Durant sa vie, elle a eu à faire beaucoup de productions littéraires
L’immensité de son savoir se perçoit à travers l’importance et la richesse de sa production littéraire. On pourrait même dire qu’elle a beaucoup hérité de son vénéré père, dans ce domaine. Elle écrivait aussi bien en arabe qu’en wolof. Ses écrits laissent percevoir sa grande vertu, sa foi intense en Dieu et son amour profond pour le Cheikh. Ils témoignent de sa vaste érudition. A travers ces derniers, elle enseigne les qualités telles que : la crainte révérencielle, le repenti, la reconnaissance, l’unicité de Dieu, le retour constant au Seigneur et l’amour envers les croyantes et croyants. L’histoire n’a pas encore retenu une femme qui a composé des poèmes faisant l’éloge de sa coépouse.

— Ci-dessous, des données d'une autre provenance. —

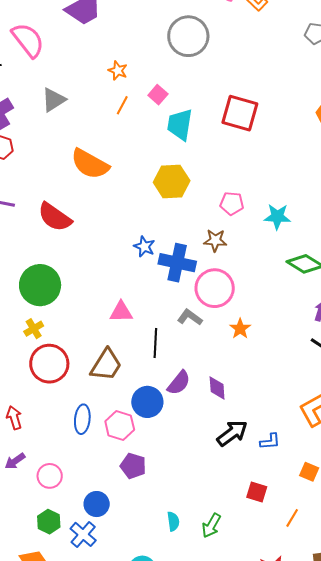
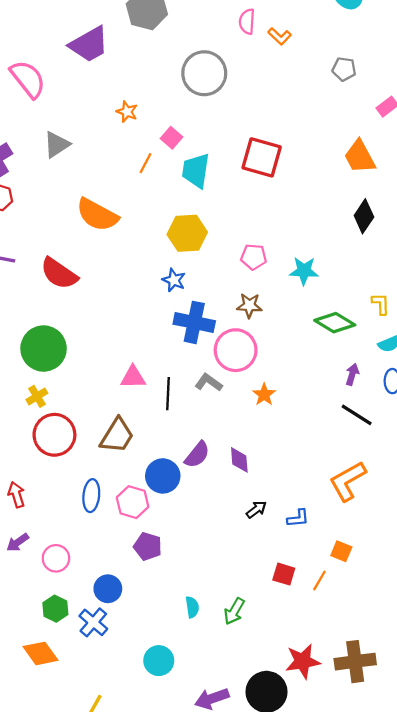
orange line: (122, 105) -> (146, 163), moved
brown star: (215, 240) -> (249, 306), moved
blue star: (144, 247) -> (174, 280), moved
black line: (155, 343) -> (168, 394), moved
black arrow: (232, 433) -> (256, 510), size x0.6
orange line: (292, 518) -> (319, 580), moved

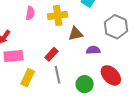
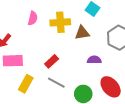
brown triangle: (75, 34) -> (82, 33), moved
gray line: (57, 75) -> (56, 83), turned -54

Pourtant, Sokhna Maïmounatou l’a fait à la disparition de sa voisine Sokhna Astou Mbacké, fille de Serigne Mor Diarra avec qui elle a partagé la cour de Serigne Mouhammadou Mamoune Mbacké à Darou Salam. Dans ce poème, Sokhna Maïmounatou est allée jusqu’à dire : ‘’Je jure par Dieu qu’elle est meilleure que moi.’’ Dans ses poèmes, Sokhna Maï Kabîr se distingue par l’amour qu’elle a pour le mois de ramadan et du gamou (mois de la naissance du Prophète Muhammad (PSL). Certainement, elle imite son vénéré père dans la considération qu’il accordait à ces derniers. Elle manifestait une joie intense à l’entame de ces deux mois et affichait une tristesse quand ils tiraient à leur fin.

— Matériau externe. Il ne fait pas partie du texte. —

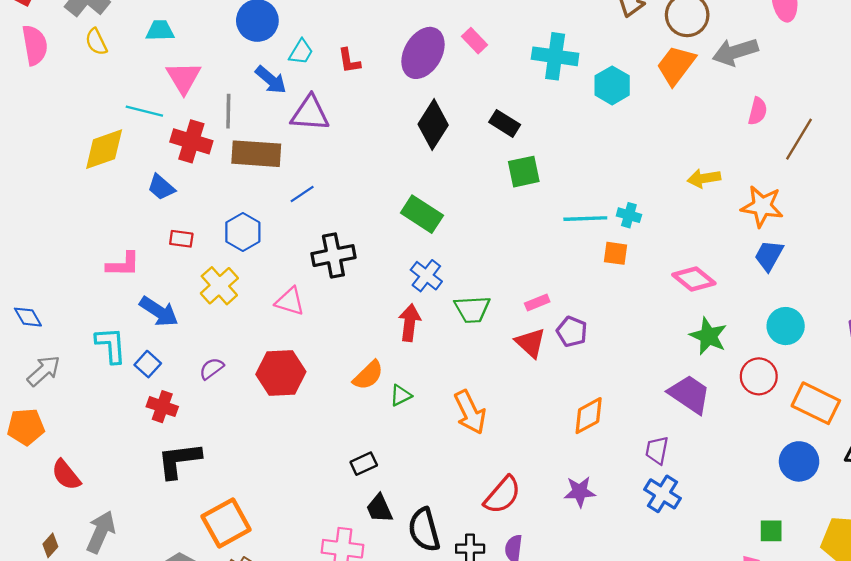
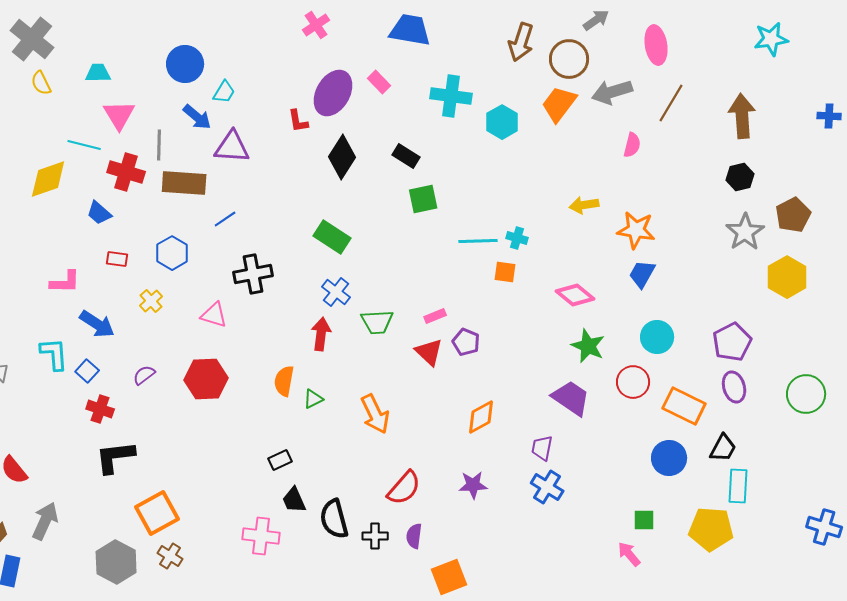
red L-shape: (349, 61) -> (298, 121), moved
brown line: (799, 139) -> (671, 103), moved
yellow cross: (219, 286) -> (151, 301), size x0.7
orange semicircle: (368, 375) -> (284, 381), turned 144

‘’On remarque aussi dans ses écrits des prières et implorations pour une constance dans le droit chemin, une foi ardente, un abandon du bas-monde et une fin heureuse. Dans ses écrits on note aussi une recherche de l’agrément de Serigne Touba, une croyance au décret divin, d’autres formes d’enseignements et d’exhortations. Sokhna Maïmounatou est une référence et un modèle pour les femmes de toutes les générations.
La recherche du savoir comme l’enseigne le prophète étant une obligation pour tout musulman et musulmane, Sokhna Maïmounatou en fit un sacerdoce comme son père Cheikh Ahmadou Bamba qui accordait une grande importance à la recherche du savoir aussi bien pour les garçons que pour les filles’’ lit-on sur le site.

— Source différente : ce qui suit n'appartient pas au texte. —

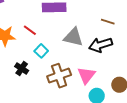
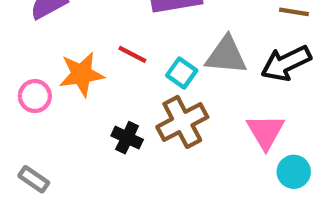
cyan square: (41, 51) -> (182, 73), moved
brown cross: (59, 76) -> (182, 122), moved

De son union avec Serigne Modou Habîb, fils de Mame Thierno Birâhim Mbacké, est né Serigne Moustapha Maï, fils ainé de Soxna Maïmounatou Mbacké Koubra. De celle avec Serigne Mor Sokhna, fils aîné de Serigne Mame Mor Diarra Mbacké, sont nés Serigne Mor Maïmounatou et Serigne Cheikh Maïmounatou. Avec Serigne Modou Mamoune, fils aîné de Mame Cheikh Anta Mbacké ‘’Boroom Gawaane’’, Sokhna Maïmounatou a eu Serigne Hamdy, Serigne Abo, Sokhna Toro, Sokhna Anta Ndiaye Mbacké plus connue sous le nom de Sokhna ‘’Yakkalé’’.
Cette fille exemplaire de Cheikhoul Khadim a quitté ce bas monde en 1966, après avoir formé et éduqué toute une génération de femmes, de filles en commençant par ses propres enfants qui sont tous devenus des autorités religieuses.